Environmental Justice Research Repository
A digital archive documenting the history of environmental racism in the Eugene-Springfield area, built by UO English capstone students in close collaboration with Beyond Toxics, a leading environmental justice nonprofit in Oregon. The collection brings together previously scattered research materials to create a publicly accessible record of environmental inequities affecting marginalized communities.
Partners: Department of English · UO Libraries · Beyond Toxics
Impact: Provides Beyond Toxics with documented evidence of environmental racism to support advocacy and policy efforts. Serves as a teaching resource at university and K-12 levels. Makes local environmental history openly accessible to researchers, activists, and community members.
Mount Hood Stories: Exploring Racial Ecologies
A collection of interactive essays from Professor Sarah D. Wald’s “Racial Ecologies” graduate seminar, produced in partnership with BARK, an environmental advocacy organization focused on Mt. Hood National Forest. The project surfaces alternative histories of the forest — examining race, ecology, and land use in ways that challenge dominant narratives about public lands.
Partners: Department of English · UO Libraries · BARK
Impact: Featured at BARK’s annual People’s Forest Forum, reaching environmental advocates, land managers, and recreational users. Provides research-grounded perspectives on Mt. Hood’s cultural histories to inform more inclusive approaches to public lands stewardship.
Feeling Documents: Liberated Archives Exhibition
A collaboration between The Holding Contemporary gallery, Don’t Shoot Portland, UO Center for Art Research, and UO Libraries that transformed archival materials and documentary photography into a public art exhibition addressing social justice. The work involved navigating complex access restrictions on journalistic photography, securing licensing, and ensuring ethical use of sensitive historical materials.
Partners: The Holding Contemporary · Don’t Shoot Portland · UO Center for Art Research · UO Libraries
Impact: Demonstrated how university library expertise can directly support community-led creative and social justice work, creating new pathways for community members to engage with historical archives in emotionally resonant and publicly accessible ways.
Oral History Training: Ethics of Sharing Research Results with Participants
Graduate students and researchers from UC Berkeley and UO needed to conduct 120 semi-structured interviews with economists and research participants across Africa — an undertaking that required rigorous preparation in cross-cultural oral history methodology. This training initiative equipped the research team with practical interviewing skills, ethical frameworks, and data management workflows to carry that work out responsibly.

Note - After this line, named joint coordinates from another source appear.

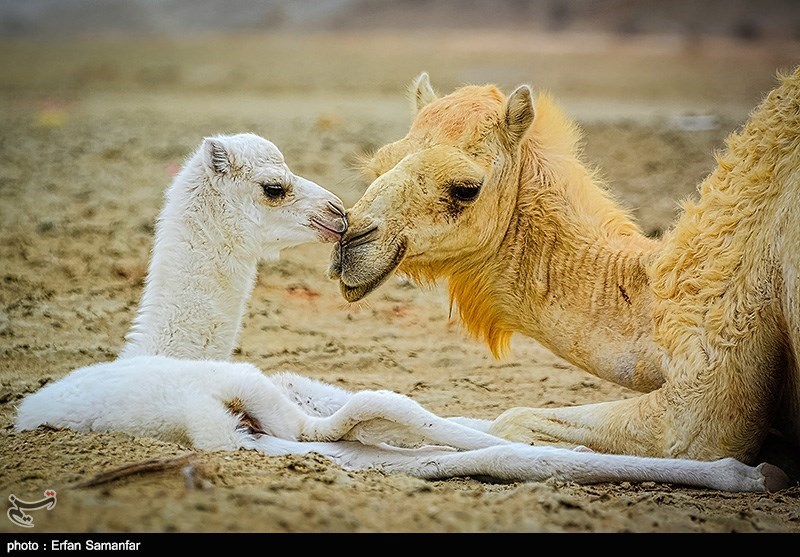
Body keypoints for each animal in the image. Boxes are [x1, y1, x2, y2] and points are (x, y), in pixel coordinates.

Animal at [14, 132, 788, 488]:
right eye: (273, 186)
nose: (340, 216)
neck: (155, 350)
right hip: (259, 423)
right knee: (411, 436)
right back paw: (744, 473)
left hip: (279, 408)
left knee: (413, 428)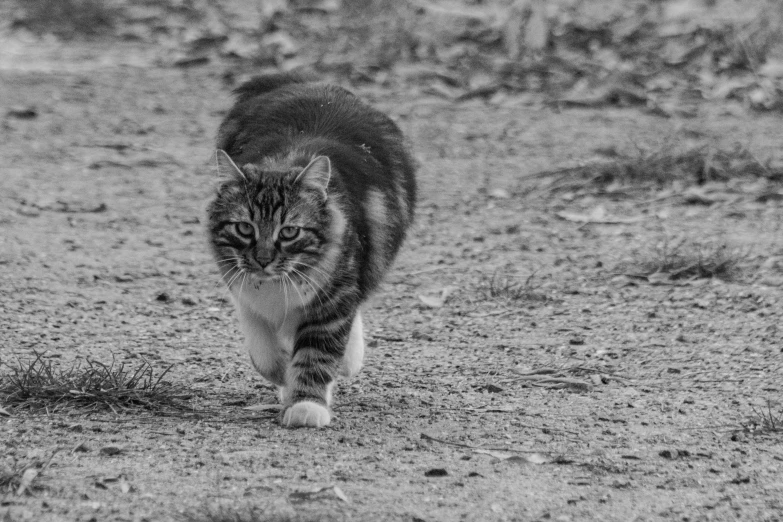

Partners: UO Department of History · UO Department of Economics · UC Berkeley Center for Effective Global Action (CEGA) · UO Libraries
Impact: Directly enabled Year 2 research objectives. Findings to be integrated into existing courses reaching an estimated 900 students, with practical trainings offered through CEGA’s Research Transparency and Reproducibility program.
UO Libraries Public Scholarship Internship
A for-credit, paid internship hosted by the UO Libraries Department of Open Research, giving undergraduate students hands-on experience in digital humanities and public scholarship through the Invisible No More project. The program was developed in collaboration with the Tykeson Career Resource Center, the School of Journalism and Communication, and the Department of Anthropology.
Partners: UO Libraries · Tykeson Career Resource Center · School of Journalism and Communication · Department of Anthropology
Impact: Intern Michell Martinez (SOJC ‘25) gained expertise in photograph digitization, metadata management, bilingual website development, and oral history methods. Following the internship she secured a position at UO Libraries Resource Description Services and a Slavic Immigrant Artist in the Northwest internship.